Les IDE européens ont atteint 1,5 milliard de dinars tunisiens en 2012, mais cela représente moins d’un milliard de dollars, ça reste timide. La reprise des exportations tunisiennes à destination de l’UE est bien réelle. Elle a retrouvé son niveau de 2010, avec un total de 9,5 milliards d’euros. Il est vrai que ce chiffre dépasse les réalisations du Maroc et de l’Egypte. Mais c’est oublier que ces deux pays disposent d’un troisième poumon, à savoir leurs exportations sur l’Amérique.

La Tunisie voit son commerce extérieur à 80% corseté avec l’UE. Il faut reconnaître que c’est une source de vulnérabilité.

Et, au programme des contreperformances, la liste est longue. Le programme MEDA n’a pas carburé à fond. Il n’a pas tenu ses promesses de transfert technologique. L’aide financière n’était pas en phase avec les besoins, non plus. Malgré les promesses de Romano Prodi, qui vantait les mérites du “Traité de bon voisinage“, nous promettant tout sauf les institutions, l’écart de traitement entre la Tunisie et les PECO (Pays de l’Europe centrale et orientale) était abyssal. Entre 2004 et 2006, alors que l’aide pour la rive sud était de 5 euros par tête d’habitant, les PECO recevaient 100 fois plus, c’est-à-dire 500 euros par tête. Et quand les pays du pourtour de la Méditerranée ont demandé la création d’une banque euroméditerranéenne de financement du développement, ils ont eu droit au mécanisme FEMIP géré par la BEI.

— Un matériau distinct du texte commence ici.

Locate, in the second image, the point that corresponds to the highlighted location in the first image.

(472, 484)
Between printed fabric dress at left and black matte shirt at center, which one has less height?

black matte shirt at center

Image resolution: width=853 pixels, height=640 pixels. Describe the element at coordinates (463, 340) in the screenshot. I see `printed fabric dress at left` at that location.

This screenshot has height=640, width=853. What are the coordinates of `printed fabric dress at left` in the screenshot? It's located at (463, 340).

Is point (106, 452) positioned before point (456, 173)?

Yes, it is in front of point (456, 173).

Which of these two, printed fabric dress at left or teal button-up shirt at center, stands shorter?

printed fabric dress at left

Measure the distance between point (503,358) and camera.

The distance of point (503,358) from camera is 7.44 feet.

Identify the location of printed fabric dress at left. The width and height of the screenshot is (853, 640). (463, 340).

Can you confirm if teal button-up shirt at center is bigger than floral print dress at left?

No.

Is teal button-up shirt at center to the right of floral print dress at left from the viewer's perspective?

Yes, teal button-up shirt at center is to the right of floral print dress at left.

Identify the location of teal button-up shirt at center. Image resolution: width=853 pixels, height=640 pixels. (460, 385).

Plus embarrassant encore, au moment où nous essayons de rebondir, l’UE est en panne. Ceci sans citer les coups répétés, de sueur froide. De temps en temps, on nous sort la menace de relocalisation des industries de composants auto ou des centres d’appels. C’est beaucoup de déconvenues!

Négocier l’agriculture et les services

Le Statut privilégié, qui doit se concrétiser par l’accord de libre-échange complet et approfondi, n’est pas sans risque. Il comporte bien une levée de protection sur les produits agricoles et les services. Il faut une certaine dose d’inconscience pour ouvrir les frontières aux produits agricoles européens. On ne peut se mesurer à un géant qui subventionne ses exploitants agricoles grâce à la PAC (Politique agricole commune). On a pu en voir les méfaits, récemment, sur nos étals. Le fromage bleu proposé moins cher que nos deux marques locales. C’est un suicide commercial.

Quant aux services, parlons-en. Rapide poste ne résisterait pas longtemps. La Bulgarie en a fait l’amère expérience. Un ouragan a balayé l’opérateur local et c’est Fedex ou DHL, qui a pris la place.

Des secteurs entiers sont concernés. La place de Tunis pourrait être soufflée par les enseignes bancaires internationales, en un rien de temps. On s’expose, qu’on se le dise bien. Et puis, en toute bonne foi, l’expérience de la grande distribution n’encourage pas à aller plus loin dans l’ouverture des services. Les hyper ont, partiellement, aidé les industriels locaux à se moderniser mais leur impact marchand est faible. Elles ne pratiquent pas le discount, qui est leur vocation essentielle, ce qui aurait réalisé une avancée sociale pour les consommateurs tunisiens.

Membre ans l’adhésion, çà c’est une bonne affaire

Il ne faut pas noircir le tableau. Il y a eu de l’aide financière. La Tunisie, via la mise à niveau, a su familiariser ses entreprises à la concurrence internationale. Ces dernières ont pris goût à l’appel du large. Mais pour faire court, l’UE n’a pas été une rampe de lancement pour la Tunisie. On a eu la libre circulation des marchandises. Pas tout à fait celle des capitaux car les IDE européens ont préféré les PECO. Et la libre circulation des hommes ne viendrait probablement jamais. Les seules avancées, telle que l’immigration positive avec les visas “talents et compétences“ s’apparenteraient au brain drain (fuite des cerveaux).

Le pays veut de la croissance inclusive et il manque de ressources pour investir dans les régions. Quand Mme Laura Baeza demande si on a des propositions concrètes, la proposition du ministre du Développement et de la Coopération internationale dans le gouvernement de BCE refait surface. Il avait demandé le statut de membre sans l’adhésion. Dans cette perspective, la Tunisie serait éligible aux fonds structurels destinés au développement régional. Mais l’UE a fait la sourde oreille. Et pourtant, cette piste nous rapprocherait du deal de codéveloppement.

Le moment est venu pour remettre l’affaire sur le tapis.